• What is being asked:
An exact, complete copy of the entries is what is needed.

• Extracted material:
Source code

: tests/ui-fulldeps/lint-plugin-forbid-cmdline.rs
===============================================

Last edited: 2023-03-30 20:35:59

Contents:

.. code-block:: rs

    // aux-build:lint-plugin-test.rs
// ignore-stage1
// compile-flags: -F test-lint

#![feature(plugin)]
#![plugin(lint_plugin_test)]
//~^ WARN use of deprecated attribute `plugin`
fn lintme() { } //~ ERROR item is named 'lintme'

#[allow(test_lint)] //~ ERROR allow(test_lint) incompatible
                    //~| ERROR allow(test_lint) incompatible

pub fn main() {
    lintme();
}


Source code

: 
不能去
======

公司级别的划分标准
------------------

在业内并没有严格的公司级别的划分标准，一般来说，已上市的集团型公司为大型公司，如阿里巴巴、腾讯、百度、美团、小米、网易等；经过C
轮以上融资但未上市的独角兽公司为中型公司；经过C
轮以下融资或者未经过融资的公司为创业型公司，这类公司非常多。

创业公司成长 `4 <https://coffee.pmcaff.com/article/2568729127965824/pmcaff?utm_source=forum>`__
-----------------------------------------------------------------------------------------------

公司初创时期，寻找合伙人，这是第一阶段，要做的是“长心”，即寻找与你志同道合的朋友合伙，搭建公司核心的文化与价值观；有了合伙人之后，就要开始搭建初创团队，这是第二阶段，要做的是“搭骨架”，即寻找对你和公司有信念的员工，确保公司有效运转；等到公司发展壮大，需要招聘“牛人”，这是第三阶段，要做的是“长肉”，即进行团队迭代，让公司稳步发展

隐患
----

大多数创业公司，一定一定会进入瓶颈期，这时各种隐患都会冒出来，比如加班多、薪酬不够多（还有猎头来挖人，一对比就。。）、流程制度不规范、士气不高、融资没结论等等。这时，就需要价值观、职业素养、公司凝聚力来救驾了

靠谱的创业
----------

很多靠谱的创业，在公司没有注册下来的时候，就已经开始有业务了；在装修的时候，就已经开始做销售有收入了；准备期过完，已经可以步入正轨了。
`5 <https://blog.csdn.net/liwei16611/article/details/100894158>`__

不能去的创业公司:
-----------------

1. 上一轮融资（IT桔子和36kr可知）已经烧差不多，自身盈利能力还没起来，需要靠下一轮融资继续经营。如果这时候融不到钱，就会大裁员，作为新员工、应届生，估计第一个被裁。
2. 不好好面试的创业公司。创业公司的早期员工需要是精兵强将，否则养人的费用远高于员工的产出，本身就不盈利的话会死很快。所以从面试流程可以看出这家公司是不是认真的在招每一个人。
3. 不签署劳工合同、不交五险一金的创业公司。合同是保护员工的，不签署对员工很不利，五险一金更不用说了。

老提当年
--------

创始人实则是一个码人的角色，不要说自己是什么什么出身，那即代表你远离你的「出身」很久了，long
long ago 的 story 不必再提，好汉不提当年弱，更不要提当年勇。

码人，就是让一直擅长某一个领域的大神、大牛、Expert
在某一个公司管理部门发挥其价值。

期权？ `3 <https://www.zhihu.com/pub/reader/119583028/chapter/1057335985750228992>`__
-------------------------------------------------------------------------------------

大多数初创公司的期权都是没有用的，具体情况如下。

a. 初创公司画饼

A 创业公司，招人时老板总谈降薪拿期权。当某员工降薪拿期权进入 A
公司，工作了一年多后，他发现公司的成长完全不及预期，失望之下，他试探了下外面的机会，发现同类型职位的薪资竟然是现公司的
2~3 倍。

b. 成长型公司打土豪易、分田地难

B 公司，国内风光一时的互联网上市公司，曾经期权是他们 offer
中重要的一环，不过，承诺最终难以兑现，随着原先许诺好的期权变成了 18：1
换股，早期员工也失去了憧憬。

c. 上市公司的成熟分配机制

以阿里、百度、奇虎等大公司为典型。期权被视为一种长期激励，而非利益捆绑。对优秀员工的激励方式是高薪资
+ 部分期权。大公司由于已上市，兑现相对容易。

• Answer for the task:
Source code

: tests/ui-fulldeps/lint-plugin-forbid-cmdline.rs
===============================================

Last edited: 2023-03-30 20:35:59

Contents:

.. code-block:: rs

    // aux-build:lint-plugin-test.rs
// ignore-stage1
// compile-flags: -F test-lint

#![feature(plugin)]
#![plugin(lint_plugin_test)]
//~^ WARN use of deprecated attribute `plugin`
fn lintme() { } //~ ERROR item is named 'lintme'

#[allow(test_lint)] //~ ERROR allow(test_lint) incompatible
                    //~| ERROR allow(test_lint) incompatible

pub fn main() {
    lintme();
}


Source code

: 
不能去
======

公司级别的划分标准
------------------

在业内并没有严格的公司级别的划分标准，一般来说，已上市的集团型公司为大型公司，如阿里巴巴、腾讯、百度、美团、小米、网易等；经过C
轮以上融资但未上市的独角兽公司为中型公司；经过C
轮以下融资或者未经过融资的公司为创业型公司，这类公司非常多。

创业公司成长 `4 <https://coffee.pmcaff.com/article/2568729127965824/pmcaff?utm_source=forum>`__
-----------------------------------------------------------------------------------------------

公司初创时期，寻找合伙人，这是第一阶段，要做的是“长心”，即寻找与你志同道合的朋友合伙，搭建公司核心的文化与价值观；有了合伙人之后，就要开始搭建初创团队，这是第二阶段，要做的是“搭骨架”，即寻找对你和公司有信念的员工，确保公司有效运转；等到公司发展壮大，需要招聘“牛人”，这是第三阶段，要做的是“长肉”，即进行团队迭代，让公司稳步发展

隐患
----

大多数创业公司，一定一定会进入瓶颈期，这时各种隐患都会冒出来，比如加班多、薪酬不够多（还有猎头来挖人，一对比就。。）、流程制度不规范、士气不高、融资没结论等等。这时，就需要价值观、职业素养、公司凝聚力来救驾了

靠谱的创业
----------

很多靠谱的创业，在公司没有注册下来的时候，就已经开始有业务了；在装修的时候，就已经开始做销售有收入了；准备期过完，已经可以步入正轨了。
`5 <https://blog.csdn.net/liwei16611/article/details/100894158>`__

不能去的创业公司:
-----------------

1. 上一轮融资（IT桔子和36kr可知）已经烧差不多，自身盈利能力还没起来，需要靠下一轮融资继续经营。如果这时候融不到钱，就会大裁员，作为新员工、应届生，估计第一个被裁。
2. 不好好面试的创业公司。创业公司的早期员工需要是精兵强将，否则养人的费用远高于员工的产出，本身就不盈利的话会死很快。所以从面试流程可以看出这家公司是不是认真的在招每一个人。
3. 不签署劳工合同、不交五险一金的创业公司。合同是保护员工的，不签署对员工很不利，五险一金更不用说了。

老提当年
--------

创始人实则是一个码人的角色，不要说自己是什么什么出身，那即代表你远离你的「出身」很久了，long
long ago 的 story 不必再提，好汉不提当年弱，更不要提当年勇。

码人，就是让一直擅长某一个领域的大神、大牛、Expert
在某一个公司管理部门发挥其价值。

期权？ `3 <https://www.zhihu.com/pub/reader/119583028/chapter/1057335985750228992>`__
-------------------------------------------------------------------------------------

大多数初创公司的期权都是没有用的，具体情况如下。

a. 初创公司画饼

A 创业公司，招人时老板总谈降薪拿期权。当某员工降薪拿期权进入 A
公司，工作了一年多后，他发现公司的成长完全不及预期，失望之下，他试探了下外面的机会，发现同类型职位的薪资竟然是现公司的
2~3 倍。

b. 成长型公司打土豪易、分田地难

B 公司，国内风光一时的互联网上市公司，曾经期权是他们 offer
中重要的一环，不过，承诺最终难以兑现，随着原先许诺好的期权变成了 18：1
换股，早期员工也失去了憧憬。

c. 上市公司的成熟分配机制

以阿里、百度、奇虎等大公司为典型。期权被视为一种长期激励，而非利益捆绑。对优秀员工的激励方式是高薪资
+ 部分期权。大公司由于已上市，兑现相对容易。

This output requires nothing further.